Family Albulidae, BONEFISHES
Description: silvery color with bluish or greenish back; slender, round body; snout long, conical, aiming downward and overhanging lower jaw; dark streaks between scales on upper half of body and faint crossbands extending down to lateral line; extremities of dorsal and caudal fins shaded with black.
Similar Fish: ladyfish, Elops saurus
Where found: primarily INSHORE fish found in shallows often less than 1 foot deep, usually over lush grass flats, occasionally over white sand.
Size: 3 to 5 pounds.
Remarks: travels in loose schools; roots out shrimp, shellfish, crabs, and fish from the bottom; spawns offshore, eggs hatching into ribbon-like larvae that metamorphose into fish-like form at about 2 inches and move inshore.
Family Carangidae, JACKS and POMPANOS
Description: color gray, dark or iridescent blue above, shading to silvery sides, in dark waters showing golden tints around breast; small permit have teeth on tongue (none on pompano); no scutes; dorsal fin insertion directly above that of the anal fin; 17 to 21 soft anal rays.
Similar Fish: pompano, T. carolinus. The permit is deeper bodied; dorsal body profile forms angle at insertion of second dorsal fin; pompano rarely grow larger than 6 pounds, permit common to 40 pounds.
Where found: OFFSHORE on wrecks and debris, INSHORE on grass flats, sand flats, and in channels; with smaller specimens from every coastal county.
Size: common to 25 pounds.
Remarks: feeds mainly on bottom-dwelling crabs, shrimp, small clams, and small fish.
Family Elopidae, TARPONS
Description: last ray of dorsal fin extended into long filament; one dorsal fin; back dark blue to green or greenish black, shading into bright silver on the sides; may be brownish gold in estuarien waters; huge scales; mouth large and points upward.
Similar Fish: (as juveniles) ladyfish, Elops saurus.
Where found: primarily INSHORE fish, although adult fish spawn OFFSHORE where the ribbon-like larval stage of the fish can be found.
Size: most angler catchs 40 to 50 pounds.
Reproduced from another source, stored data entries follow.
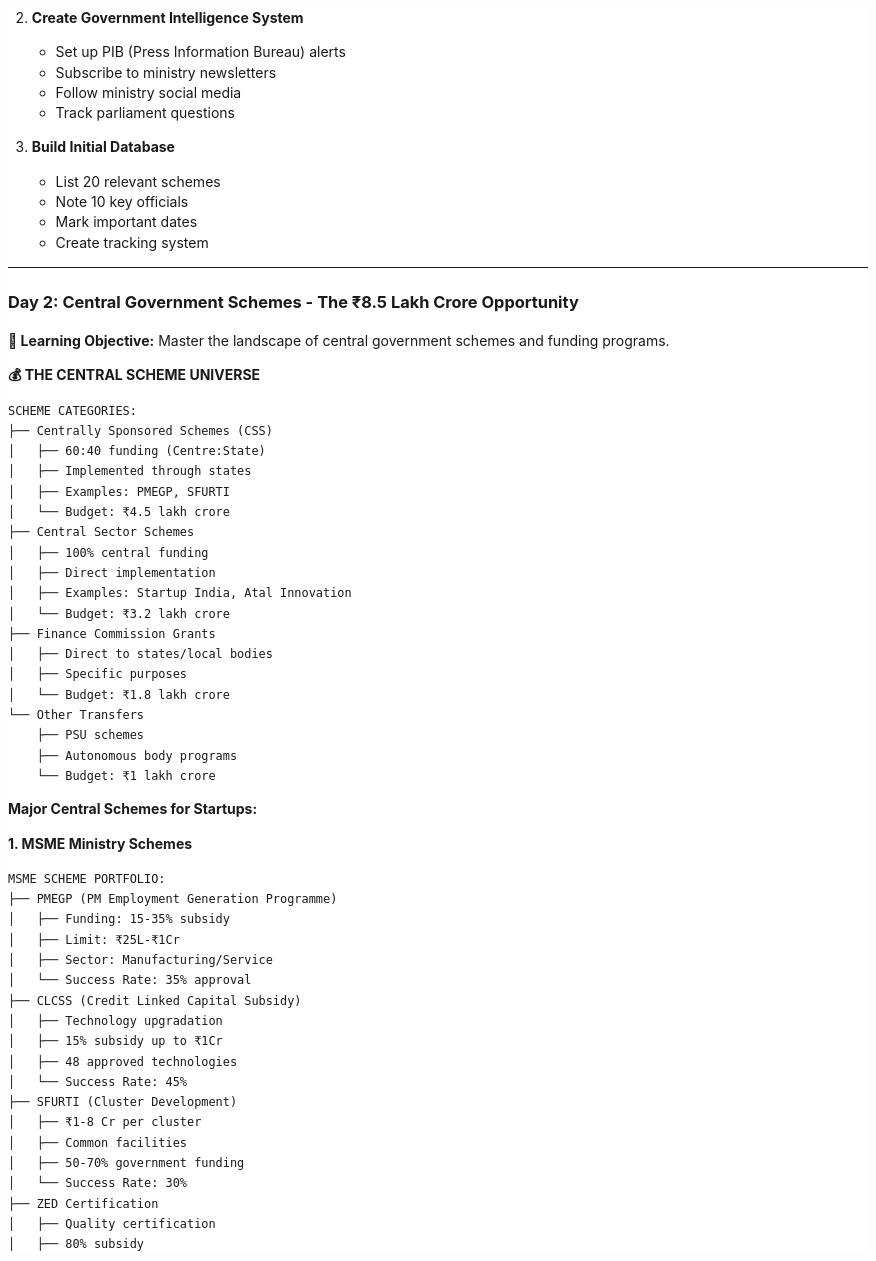 2. **Create Government Intelligence System**
   - Set up PIB (Press Information Bureau) alerts
   - Subscribe to ministry newsletters
   - Follow ministry social media
   - Track parliament questions

3. **Build Initial Database**
   - List 20 relevant schemes
   - Note 10 key officials
   - Mark important dates
   - Create tracking system

---

### Day 2: Central Government Schemes - The ₹8.5 Lakh Crore Opportunity

**🎯 Learning Objective:** Master the landscape of central government schemes and funding programs.

**💰 THE CENTRAL SCHEME UNIVERSE**

```
SCHEME CATEGORIES:
├── Centrally Sponsored Schemes (CSS)
│   ├── 60:40 funding (Centre:State)
│   ├── Implemented through states
│   ├── Examples: PMEGP, SFURTI
│   └── Budget: ₹4.5 lakh crore
├── Central Sector Schemes
│   ├── 100% central funding
│   ├── Direct implementation
│   ├── Examples: Startup India, Atal Innovation
│   └── Budget: ₹3.2 lakh crore
├── Finance Commission Grants
│   ├── Direct to states/local bodies
│   ├── Specific purposes
│   └── Budget: ₹1.8 lakh crore
└── Other Transfers
    ├── PSU schemes
    ├── Autonomous body programs
    └── Budget: ₹1 lakh crore
```

**Major Central Schemes for Startups:**

**1. MSME Ministry Schemes**

```
MSME SCHEME PORTFOLIO:
├── PMEGP (PM Employment Generation Programme)
│   ├── Funding: 15-35% subsidy
│   ├── Limit: ₹25L-₹1Cr
│   ├── Sector: Manufacturing/Service
│   └── Success Rate: 35% approval
├── CLCSS (Credit Linked Capital Subsidy)
│   ├── Technology upgradation
│   ├── 15% subsidy up to ₹1Cr
│   ├── 48 approved technologies
│   └── Success Rate: 45%
├── SFURTI (Cluster Development)
│   ├── ₹1-8 Cr per cluster
│   ├── Common facilities
│   ├── 50-70% government funding
│   └── Success Rate: 30%
├── ZED Certification
│   ├── Quality certification
│   ├── 80% subsidy
```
Remarks: slow grower; matures at 7 to 13 years of age; spawning occurs between May and September; female may lay more than 12 million eggs; can tolerate wide range of salinity; juveniles commonly found in fresh water; can breathe air at surface; feeds mainly on fish and large crustaceans.
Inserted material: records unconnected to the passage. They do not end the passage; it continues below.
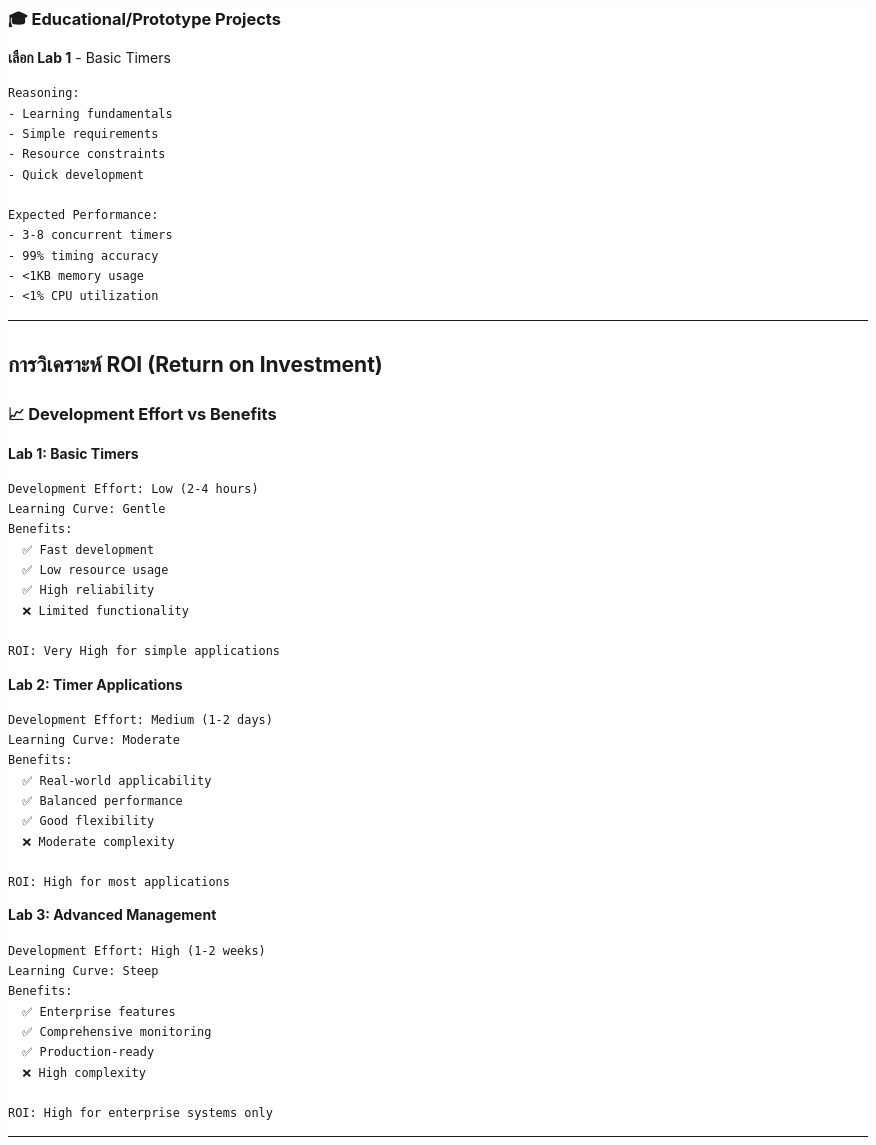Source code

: ### 🎓 Educational/Prototype Projects

**เลือก Lab 1** - Basic Timers
```
Reasoning:
- Learning fundamentals
- Simple requirements
- Resource constraints
- Quick development

Expected Performance:
- 3-8 concurrent timers
- 99% timing accuracy
- <1KB memory usage
- <1% CPU utilization
```

---

## การวิเคราะห์ ROI (Return on Investment)

### 📈 Development Effort vs Benefits

**Lab 1: Basic Timers**
```
Development Effort: Low (2-4 hours)
Learning Curve: Gentle
Benefits: 
  ✅ Fast development
  ✅ Low resource usage
  ✅ High reliability
  ❌ Limited functionality

ROI: Very High for simple applications
```

**Lab 2: Timer Applications**  
```
Development Effort: Medium (1-2 days)
Learning Curve: Moderate
Benefits:
  ✅ Real-world applicability
  ✅ Balanced performance
  ✅ Good flexibility
  ❌ Moderate complexity

ROI: High for most applications
```

**Lab 3: Advanced Management**
```
Development Effort: High (1-2 weeks)
Learning Curve: Steep  
Benefits:
  ✅ Enterprise features
  ✅ Comprehensive monitoring
  ✅ Production-ready
  ❌ High complexity

ROI: High for enterprise systems only
```

---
Family Centropomidae, SNOOKS
Description: distinct lateral line; high, divided dorsal fin; sloping forehead; large mouth, protruding lower jaw; grows much larger than other snooks; pelvic fin yellow.
Similar Fish: other Centropomus.
Where found: from central Florida south, usually INSHORE in coastal and brackish waters, along mangrove shorelines, seawalls, and bridges; also on reefs and pilings NEARSHORE.
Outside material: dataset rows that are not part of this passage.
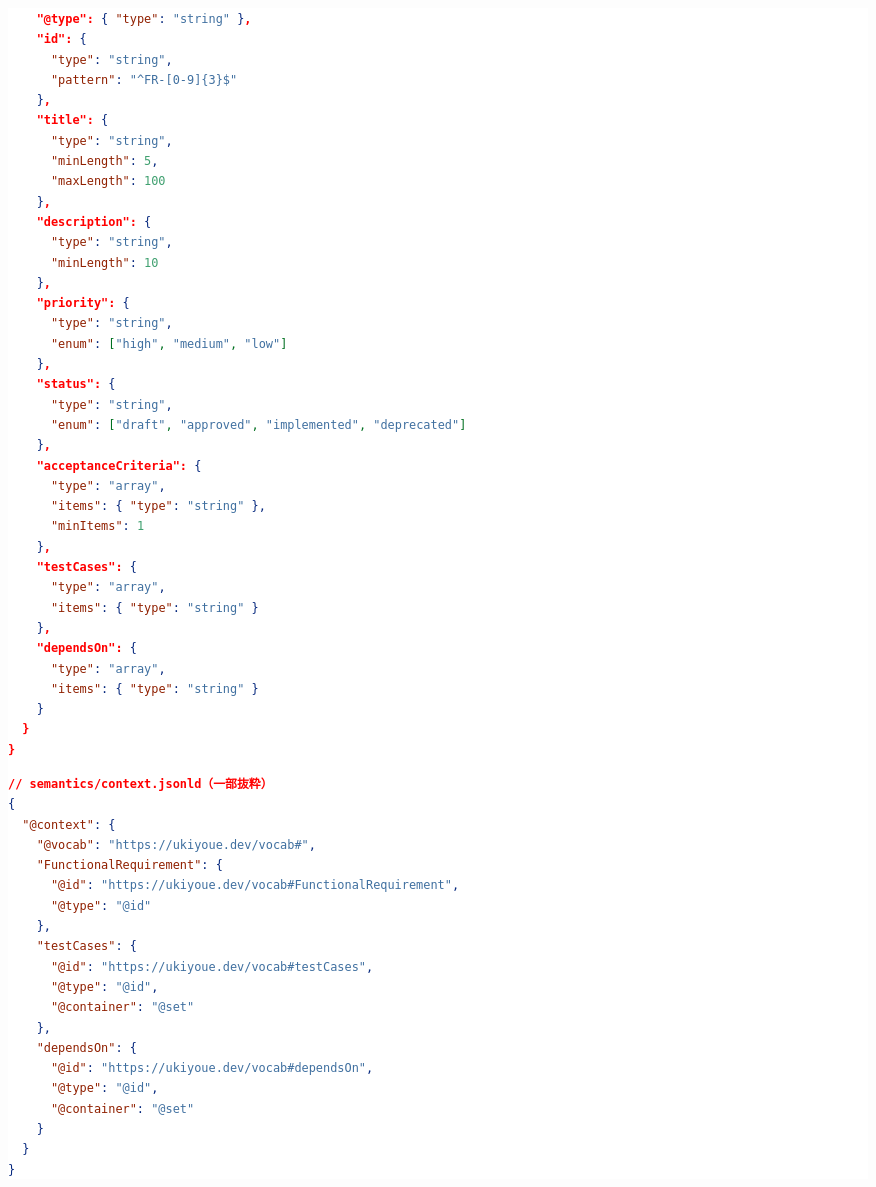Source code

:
 ```json
    "@type": { "type": "string" },
    "id": {
      "type": "string",
      "pattern": "^FR-[0-9]{3}$"
    },
    "title": {
      "type": "string",
      "minLength": 5,
      "maxLength": 100
    },
    "description": {
      "type": "string",
      "minLength": 10
    },
    "priority": {
      "type": "string",
      "enum": ["high", "medium", "low"]
    },
    "status": {
      "type": "string",
      "enum": ["draft", "approved", "implemented", "deprecated"]
    },
    "acceptanceCriteria": {
      "type": "array",
      "items": { "type": "string" },
      "minItems": 1
    },
    "testCases": {
      "type": "array",
      "items": { "type": "string" }
    },
    "dependsOn": {
      "type": "array",
      "items": { "type": "string" }
    }
  }
}
```

```json
// semantics/context.jsonld（一部抜粋）
{
  "@context": {
    "@vocab": "https://ukiyoue.dev/vocab#",
    "FunctionalRequirement": {
      "@id": "https://ukiyoue.dev/vocab#FunctionalRequirement",
      "@type": "@id"
    },
    "testCases": {
      "@id": "https://ukiyoue.dev/vocab#testCases",
      "@type": "@id",
      "@container": "@set"
    },
    "dependsOn": {
      "@id": "https://ukiyoue.dev/vocab#dependsOn",
      "@type": "@id",
      "@container": "@set"
    }
  }
}
```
Size: most catches 5 to 8 pounds.
Remarks: spawns primarily in summer; cannot tolerate water temperatures below 60 degrees F; can tolerate wholly fresh or saltwater; schools along shore and in passes during spawning season; feeds on fish and large crustaceans.
Family Sphyraenidae, BARRACUDAS
Description: gray, with a greenish cast above, whitish below; many irregular, small black blotches on lower side; 18 to 22 diagonal dark bars on upper side (not always evident); caudal fin dark with white tips; 75 to 87 lateral line scales; no fleshy tip on jaw
Young: dark stripe on side; stripe breaks into dark squarish blotches as fish grows
Size: to 2 meters (6 feet) and 48 kilograms (106 pounds); reports of larger fish unverified
Where found: young live in inshore seagrass beds; adults range from inshore channels to open ocean
Remarks: most attacks on people have occurred when they were wading or swimming in turbid water while wearing bright objects, attempting to spear a barracuda, or carrying speared fish; flesh of smaller fish apparently not poisonous, but larger fish sometimes very toxic due to ciguatera; no safe, reliable way of recognizing toxic fish
Family Lutjanidae, SNAPPERS
Description: color olive green on back and upper sides, all fins below the lateral line having reddish tinge; bright blue line below eye, following contour of operculum; anal fin pointed; small black spot below dorsal fin; V-shaped tooth patch on
Similar Fish: lane snapper, L. synagris (anal fin pointed in mutton snapper, rounded in lane).
Where found: an INSHORE species associated with grassbeds, mangroves, and canals; larger adults occasionally found on OFFSHORE reefs.
Size: common to 15 pounds.
Remarks: spawns in July and August; feeds on fish, crustaceans, and snails.